Abstract
Neonatal lupus erythematosus is a rare autoimmune disease caused by passive transplacental acquisition of maternal autoantibodies manifesting in cutaneous, cardiac, haematological and hepatobiliary abnormalities. The hallmark dermatological finding is erythematous annular lesions with a predilection for photo-exposed areas of the skin. We present a case of a female infant born to a mother with Sjogren’s syndrome, who initially presented to an ambulatory care setting with non-specific erythematous papules involving the face and scalp. Within 6 days the rash changed in appearance, consisting of widespread erythematous annular and polycyclic lesions with central violaceous clearing and atrophy. Serological tests revealed asymptomatic anemia and leukopenia, elevated liver enzymes, and positive antinuclear antibodies (ANA) and anti-SSb/La antibodies. Further cardiac evaluation was normal. She was managed conservatively in the outpatient setting with topical steroids, avoidance of sunlight and fluorescent light exposure, and primary care, rheumatological and dermatological follow-up.

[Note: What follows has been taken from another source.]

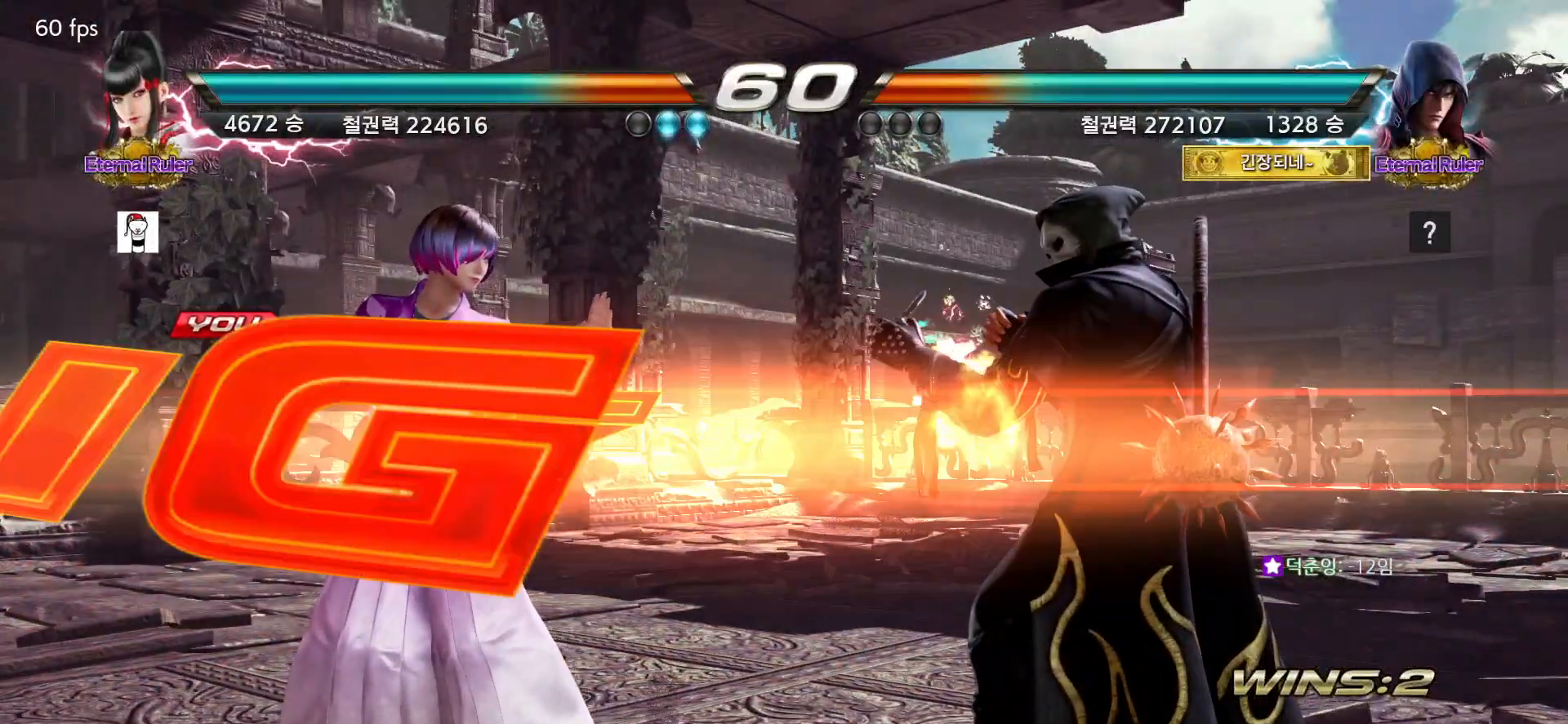
{"dt_ms": 500, "buttons": [], "events": []}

Keywords: neonatal health, dermatology
Background
Neonatal lupus erythematosus syndrome is a rare passively acquired autoimmune disease resulting from the transplacental passage of maternal autoantibodies to the foetus. The most common manifestations of foetal and neonatal disease include cardiac and cutaneous abnormalities. Additionally, the disease is also characterised by hepatobiliary and haematological manifestations that vary in severity. Generally, the skin rash consists of erythematous annular lesions with or without scaling, and skin atrophy, located on the scalp and periorbital areas. Rarely discussed is the early evolution in the appearance of the rash, which can complicate its early diagnosis. We report a case highlighting the progressive cutaneous manifestations of neonatal lupus erythematosus syndrome, in a well appearing infant with mild haematological and hepatic involvement who presented to a primary care office.
Case presentation
A female infant was born at 40 weeks gestation with a birth weight of 3.05 kg by spontaneous vaginal delivery to a 33-year-old woman. This woman was previously diagnosed with Sjogren’s disease 1 year earlier and was known to have detectable levels of autoantibodies to +SSA-Ro. The pregnancy was uneventful and serial foetal monitoring, including foetal echocardiograms, were normal. Maternal serologies including HIV, hepatitis B and syphilis were negative aside from Group B Streptococcal testing, which was positive and adequately treated prior to delivery. The infant received routine newborn care and was discharged home on her second day of life.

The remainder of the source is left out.